I have become a firm believer in chitting almost all seeds in a warm airing cupboard (damp cloths, plastic boxes, plastic bag) especially early in the season like now. Parsnips as well. I have got annoyed by the number of times I have sown a beautiful row of something to find it gappy or empty a week or three later. I also freely admit to getting my seed packets muddled up, leaving some in a hot shed in the summer that might have cooked them and not being able to remember, or get interested in which species last for years and which don't.

It takes a few days in the airing cupboard to find out if they are germinating or not, and if they are, they go into a gutter (if tender) or straight into the ground as seeds with little roots. The only disadvantage as far as I can see is that when they are ready to put in the open ground, the weather might be horrible, but you still have to do it before they go too far. If they don't germinate in the airing cupboard, you've only lost those few days, rather than the weeks it might take to realise they are not performing in the allotment.

Rather to my surprise, they don't seem to suffer from the sudden change in climate, as a friend suggested. The peas went from warm cupboard to cold November soil, and were right up, green and healthy soon afterwards.

Have just put about 40 chitted broad beans into the ground in a fine drizzle, next to the last lot which were chitted, and which are now well up looking good! 

Pre-chitting, to my mind, is a very helpful way to deal with slow germinating seeds like parsley and parsnips and lemon grass. And it eliminates thinning, as you put them in the ground the right distance apart. I hate thinning even more than gappy rows.

philcooper

#9
Quote from: cleo on February 09, 2007, 16:06:06
Hi Paddy-that is a very good idea,but sow two or three just to be sure.....

Unless the seed is very expensive I use 10 seeds on damp kitcen towel in a cerial bowl covered with cling film, all kept in the kitchen. As the legal requirement is for around 70 - 80% germination for fresh seed, so 1, 2 or even 3 could give the wrong impression

Here are 2 batches of saved tomato seeds (100% germination)
http://www.thewhitchurchweb.org/toms.jpg

Phil

teresa

It pays to pre grow or chit larger seeds as if you put them in the ground the chance of mice finding them, mice dont touch growing seedlings.
Sowed a row of parsnips last year and got 5 growing so will try to chit them this year.

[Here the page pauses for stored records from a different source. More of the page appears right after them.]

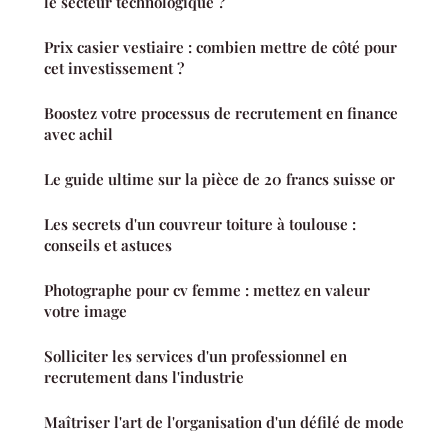
le secteur technologique ?
Prix casier vestiaire : combien mettre de côté pour
cet investissement ?
Boostez votre processus de recrutement en finance
avec achil
Le guide ultime sur la pièce de 20 francs suisse or
Les secrets d'un couvreur toiture à toulouse :
conseils et astuces
Photographe pour cv femme : mettez en valeur
votre image
Solliciter les services d'un professionnel en
recrutement dans l'industrie
Maîtriser l'art de l'organisation d'un défilé de mode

It does save losing valueable growing weeks.

philcooper

Quote from: teresa on February 10, 2007, 22:49:17
...... mice dont touch growing seedlings.
........

So that only leaves the slugs and birds!!!  ;)

Phil

teresa


So that only leaves the slugs and birds!!!  ;)

Yep a moat around lottie and a big cage oh nearly for got  man traps to stop the light finger element hee hee




Rosyred

I'm interested in chitting my parsnip seeds this year would someone be so kind as to tell me what to do.

Thanks RR

philcooper

RR,

There are several ways but all involve surrounding the seed with moisture until the root just emerges = any more than that and the final root may well be distorted.

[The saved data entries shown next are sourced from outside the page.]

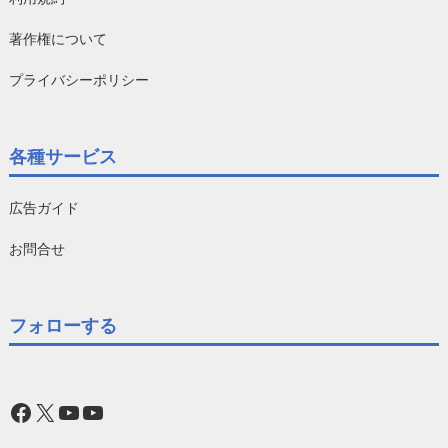
著作権について
プライバシーポリシー
各種サービス
広告ガイド
お問合せ
フォローする
Facebook
X
YouTube
YouTube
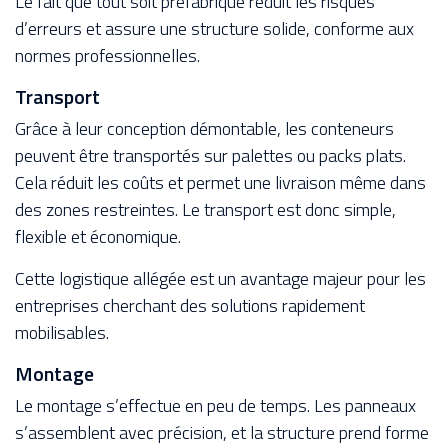
Le fait que tout soit préfabriqué réduit les risques
d’erreurs et assure une structure solide, conforme aux
normes professionnelles.
Transport
Grâce à leur conception démontable, les conteneurs
peuvent être transportés sur palettes ou packs plats.
Cela réduit les coûts et permet une livraison même dans
des zones restreintes. Le transport est donc simple,
flexible et économique.
Cette logistique allégée est un avantage majeur pour les
entreprises cherchant des solutions rapidement
mobilisables.
Montage
Le montage s’effectue en peu de temps. Les panneaux
s’assemblent avec précision, et la structure prend forme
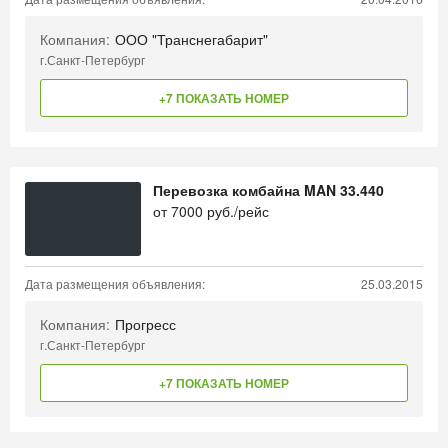
Компания:
ООО "Транснегабарит"
г.Санкт-Петербург
+7 ПОКАЗАТЬ НОМЕР
Перевозка комбайна MAN 33.440
от
7000
руб./рейс
Дата размещения объявления:
25.03.2015
Компания:
Прогресс
г.Санкт-Петербург
+7 ПОКАЗАТЬ НОМЕР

The simplest is to line a cereal bowl or plate with kitchen towel, just damp the towel (no standing water) then cover with cling film and keep in at room temp until the first sign of a root is seen, then harden off by placing in an increasing cold location so that in approx 4 days the plate/bowl is at outside temp.

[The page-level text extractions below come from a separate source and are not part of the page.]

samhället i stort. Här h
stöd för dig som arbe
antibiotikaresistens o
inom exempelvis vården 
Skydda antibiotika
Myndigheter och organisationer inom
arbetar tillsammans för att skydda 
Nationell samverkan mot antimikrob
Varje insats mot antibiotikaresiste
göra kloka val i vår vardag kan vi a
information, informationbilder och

Alternatives are to mix the seed with a small quantity of sand instead of using the towel.

"Sowing" then consists of very carefully depositing 3 - 4 seeds (or seed/sand mix, in the case of version 2) at each station, 4" apart, slightly hollowed out and then carefully cover with soil as you would with ordinary seed.

The third version involves the use of wallpaper paste, not the ones with fungicide which will kill the seed. Make up the paste so that it is thick enough for sowing (see below) and stir in the seeds. Germinate as above and then sow after gemination and hardening off by using an icing bag to deposit the seed (like icing a cake) in the hollow described above. The paste has the advantage of keeping the area around the seed moist whereas soil can dry if there is not sufficient moisture in the soil and no rain and hence kill the seed.